Zachary Sholem Berger: How can patient and doctor better understand each other?
Jerome Groopman: Language is still the bedrock of medicine, despite all the great technology we have. I have a great doctor who listens very carefully, lets me tell my story; sometimes he interrupts to guide me. He is an active listener, explaining how he understood what I said and then explaining his thinking to me.
I've tried to make myself a better doctor. Like most medical students, I was not educated in thinking about thinking. At least I've become much more self-aware. Hopefully through the process of writing this book, I'll think better for my patients.
ZSB: How can a doctor retrain himself or herself in order to listen more, be open to more diagnostic possibilities?
JG: By and large, we do a good job as doctors. We're right about 80 percent of the time -- our misdiagnosis rate is 15 percent to 20 percent, which is remarkable. But in about half of misdiagnoses, there is serious harm to the patient. My hope is that people in charge of medical education will seriously look at this and ask how can we do better in terms of educating doctors to think about their thinking and avoiding pitfalls.
This concern comes out of the experience of the patient. Because we doctors see so many people, thinking in the moment, we have to use shortcuts. If lay people become educated about how we think, with a few appropriate and directed questions, they could help us think better.
They should ask, "Could this be anything else?" or "I'm worried this is something serious."
That is the genuine partnership.
ZSB: Could it be that the issue is not only thinking, but that doctor and patient need to understand how the other feels?
JG: There's an integration of thinking and feeling; our emotions color our thought processes. In the real world, pitfalls in thinking are also influenced by our emotions. So you have to recognize feelings -- to be self-aware and know there are going to be patients that you adore. That can impair your judgment, as well. The flip side is there are patients we don't like, that we find irritating or provocative.
ZSB: Do patients have to recognize feelings, as well?
JG: It's much harder to be a patient than a doctor. Research I mention in the book shows that patients pick up accurately if doctors like them or don't like them. Patients need to defuse such a situation or open it up. There are patients who have said to me, "I can feel how devoted you are to me. I don't want you to hold back." If [on the other hand] you feel like the doctor's irritating you, as I experienced myself as a patient, that's a red flag.

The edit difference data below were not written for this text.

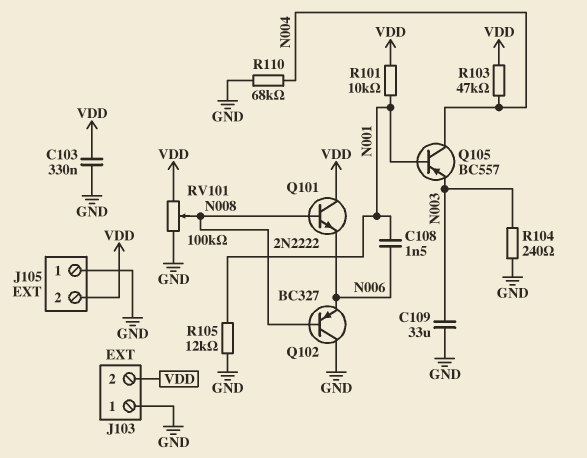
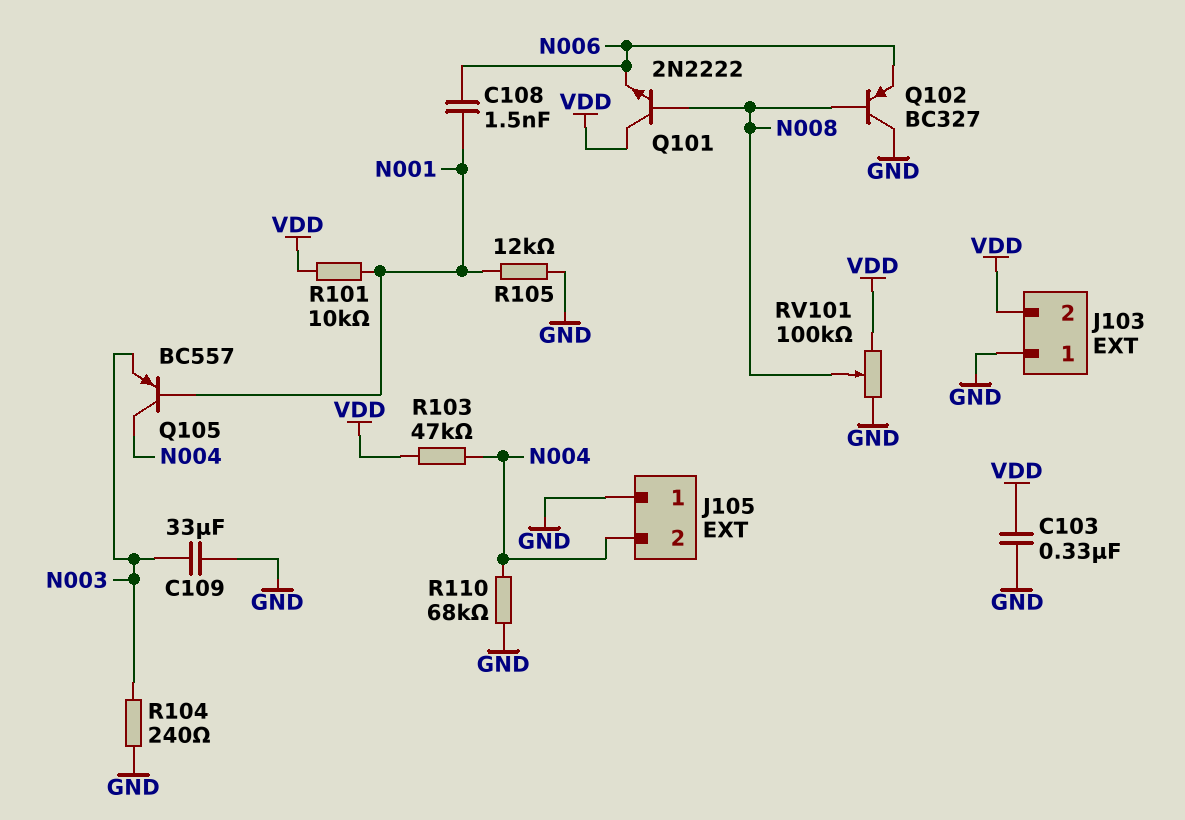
J105 pin 2: VDD -> N004

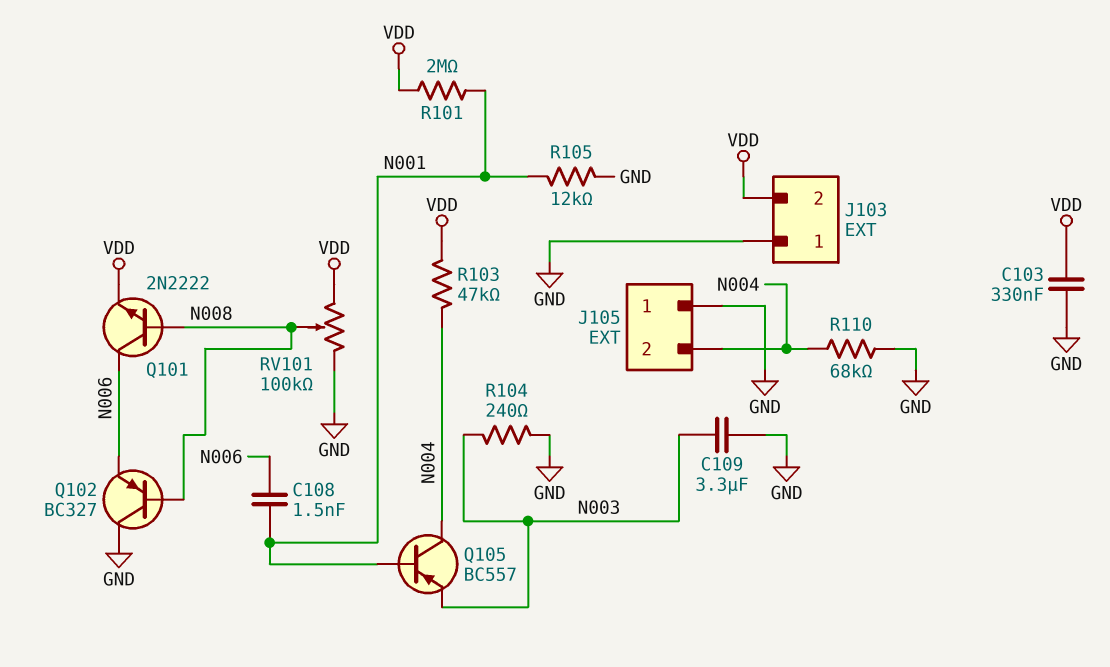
C109: 33uF (GND, N003) -> 3.3uF (GND, N003)
Q101: NPN 2N2222 (B N008, C VDD, E N006) -> NPN 2N2222 (B N008, C N006, E VDD)
R101: 10k (N001, VDD) -> 2M (N001, VDD)

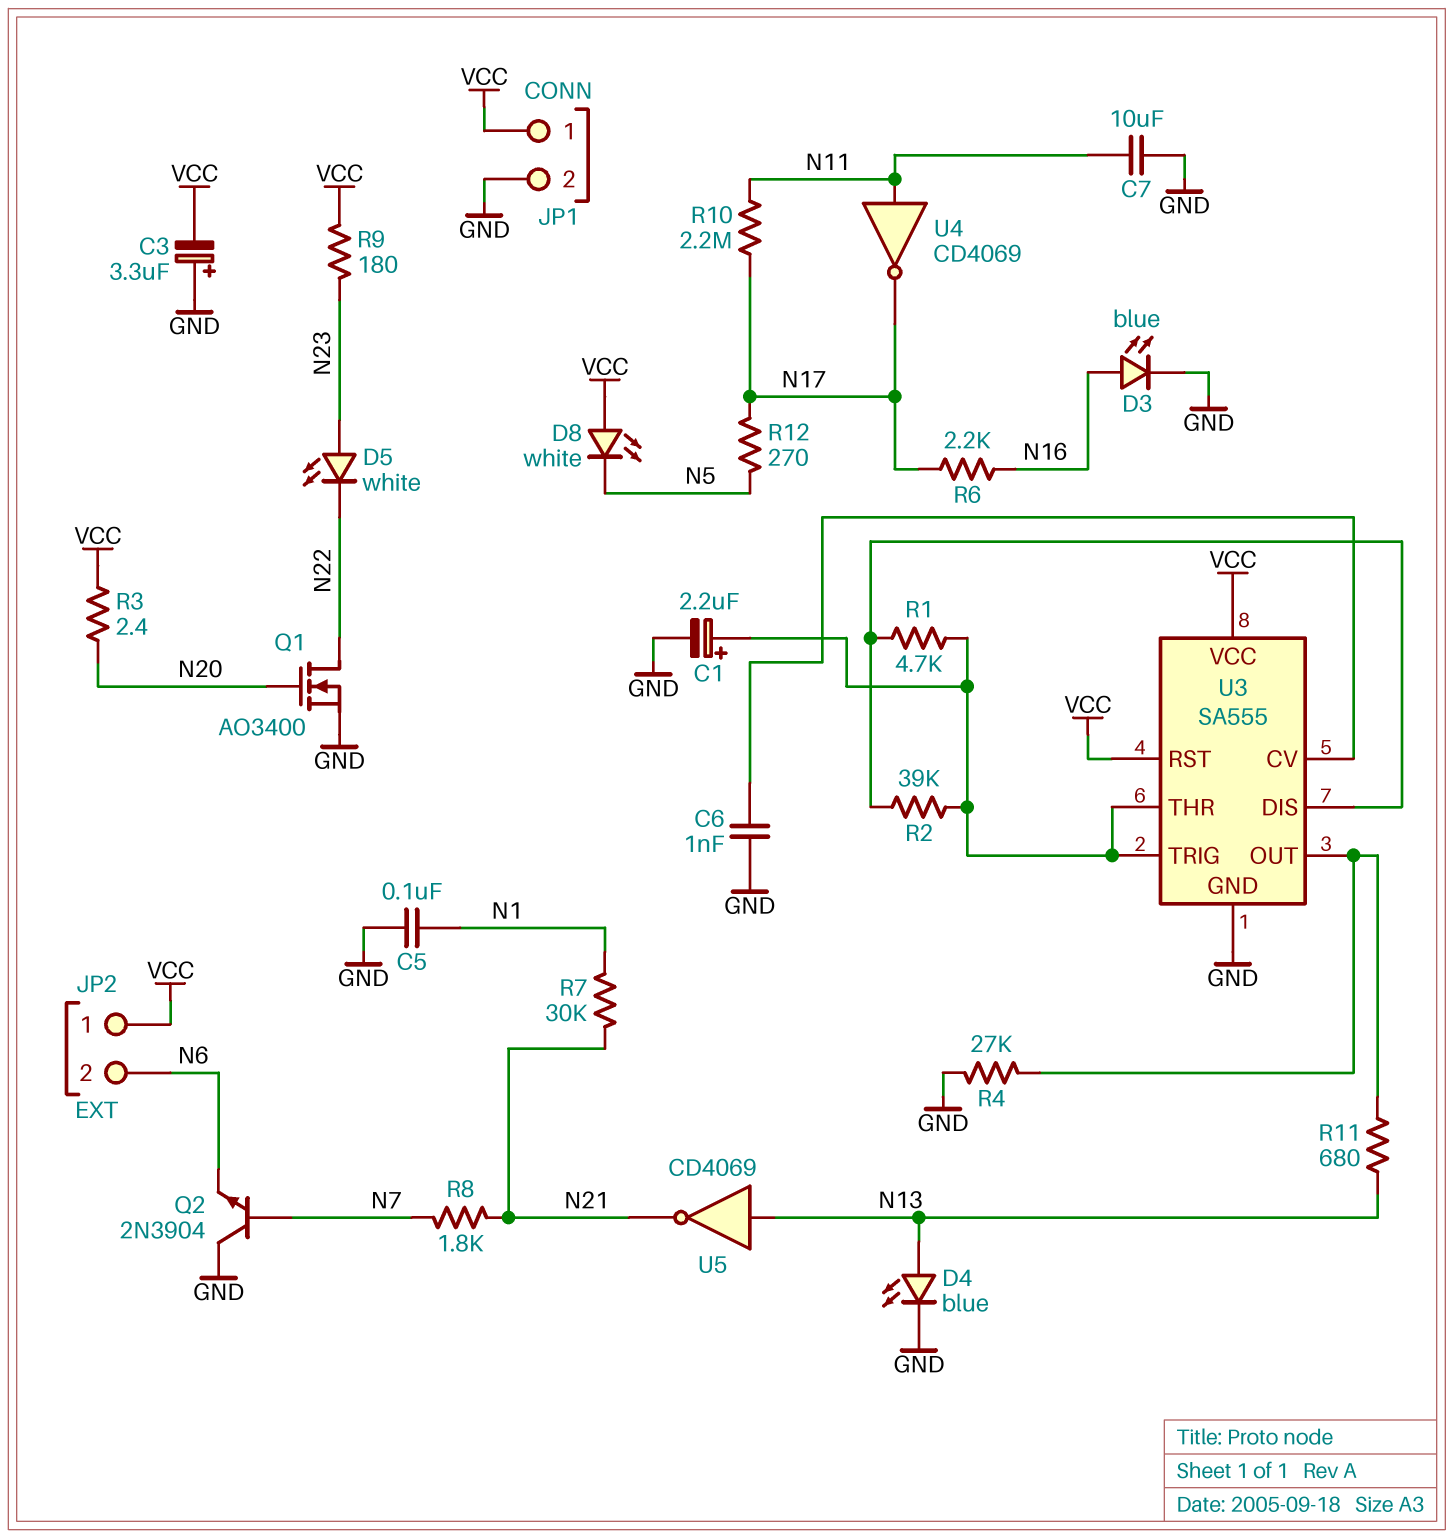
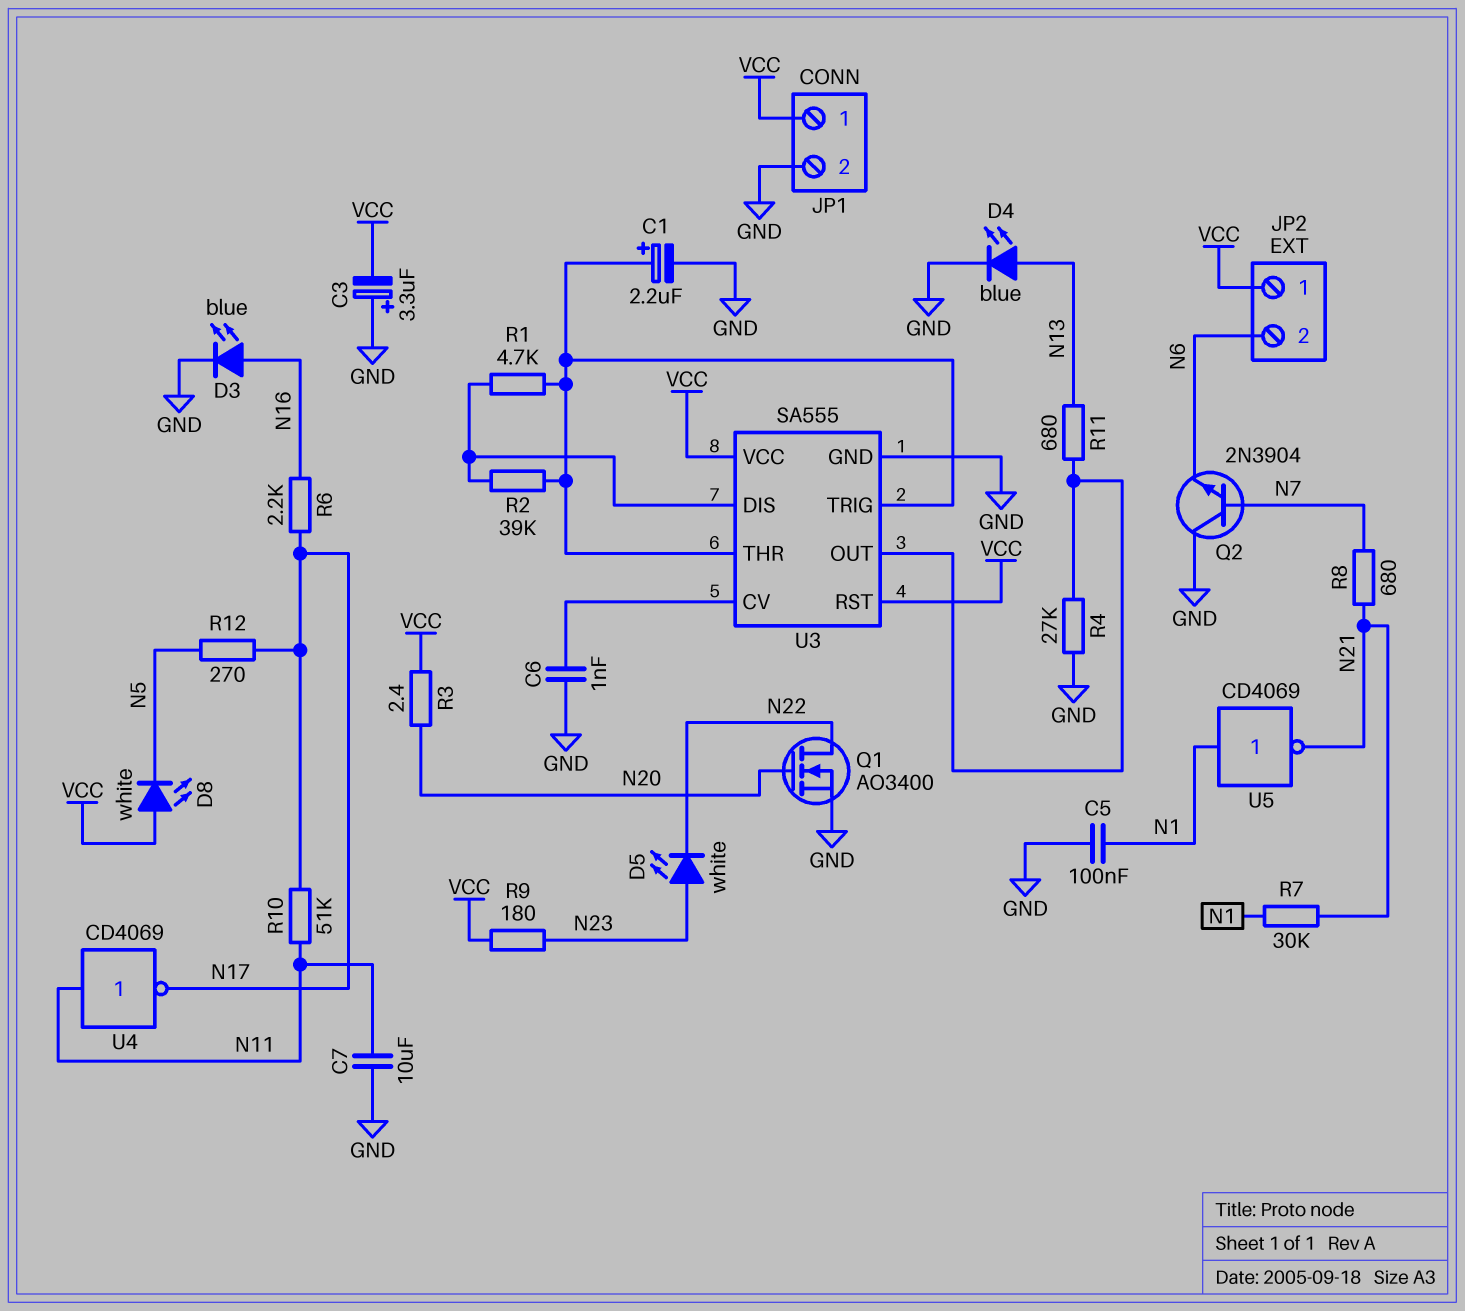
R8: 1.8k (N7, N21) -> 680 (N7, N21)
R10: 2.2M (N11, N17) -> 51k (N11, N17)
U5: NOT CD4069 (in N13, out N21) -> NOT CD4069 (in N1, out N21)

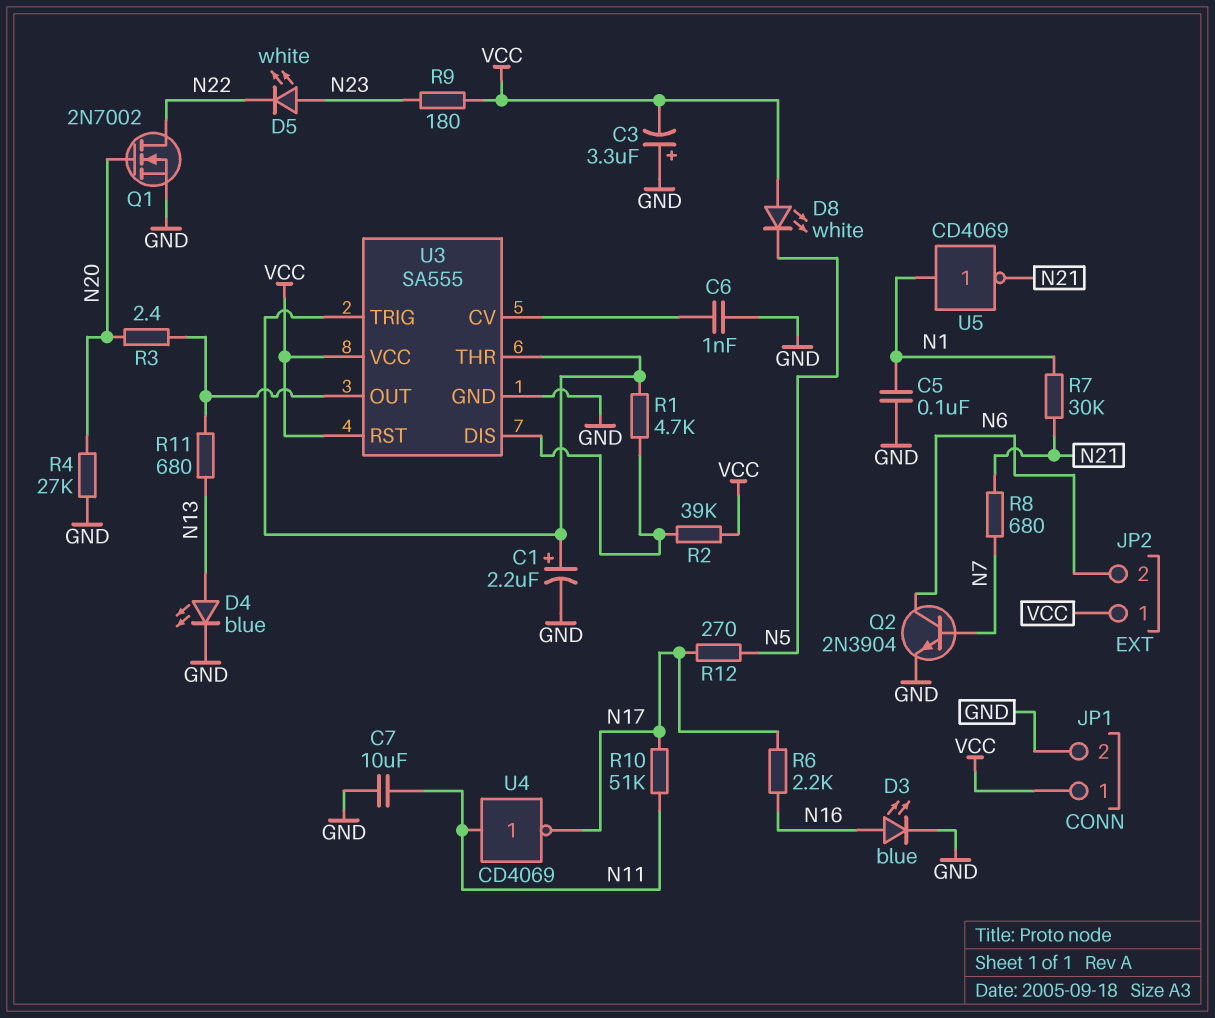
Q1: NMOS AO3400 (G N20, D N22, S GND) -> NMOS 2N7002 (G N20, D N22, S GND)
Q2: NPN 2N3904 (B N7, C GND, E N6) -> NPN 2N3904 (B N7, C N6, E GND)
R2: 39k (U3/DIS, U3/THR) -> 39k (U3/DIS, VCC)
R3: 2.4 (N20, VCC) -> 2.4 (N20, U3/OUT)
R4: 27k (GND, U3/OUT) -> 27k (GND, N20)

ZSB: What does the Jewish tradition mean to you?
JG: I feel its importance very deeply. There is room in it for doubt and skepticism and questioning, not a sense of infallibility. There's also extraordinary psychological insight with regard to motivation and character. For example, Maimonides talks about magical thinking, and the Torah talks about not believing in sorcery -- often patients do have magical thinking, believing that they will be saved.
ZSB: Doctors, too -- magical thinking guards us against admitting our ignorance.
JG: That's right! So we should be challenging ourselves. Judaism impels you to challenge yourself. In the greatest debates in Talmud, you are able to challenge the greatest authorities.
ZSB: Do you feel recourse to spirituality, to God?
JG: As much as I wish there were miracles -- boom, my hand's fixed -- those are fantasies. What Judaism teaches us is the knowledge that we're created with reservoirs of resilience. We are created with the capacity of wisdom, which means judgment -- not just knowledge, but the ability to assess and weigh that knowledge to make choices. Very integral in Judaism is the sense of hope. There is capacity to improve. What it takes is drawing on gifts of science with mobilization of the spirit.
ZSB: How do you mobilize the patient's spirit?
JG: I try to draw from them wellsprings of their resilience, to lift them up as best I can. The diseases I deal with are serious ones. The confrontation with those kinds of realities requires energy and commitment and determination on the part of a patient.
ZSB: Is the spirituality you've talked about just a fancy name for trying to inject religion?
JG: I don't think you need to be religious to have a sense of awe or to look within yourself or around you for nonreligious sources of strength, whether they be family, friends or therapists. I care for many people who are atheist and agnostic, and I certainly don't have the hubris of imposing any religious sensibility on them. My job as a physician is to help them find that core of strength and focus.
Zackary Sholem Berger, a frequent Forward contributor, is a medical resident in the primary care program at New York University.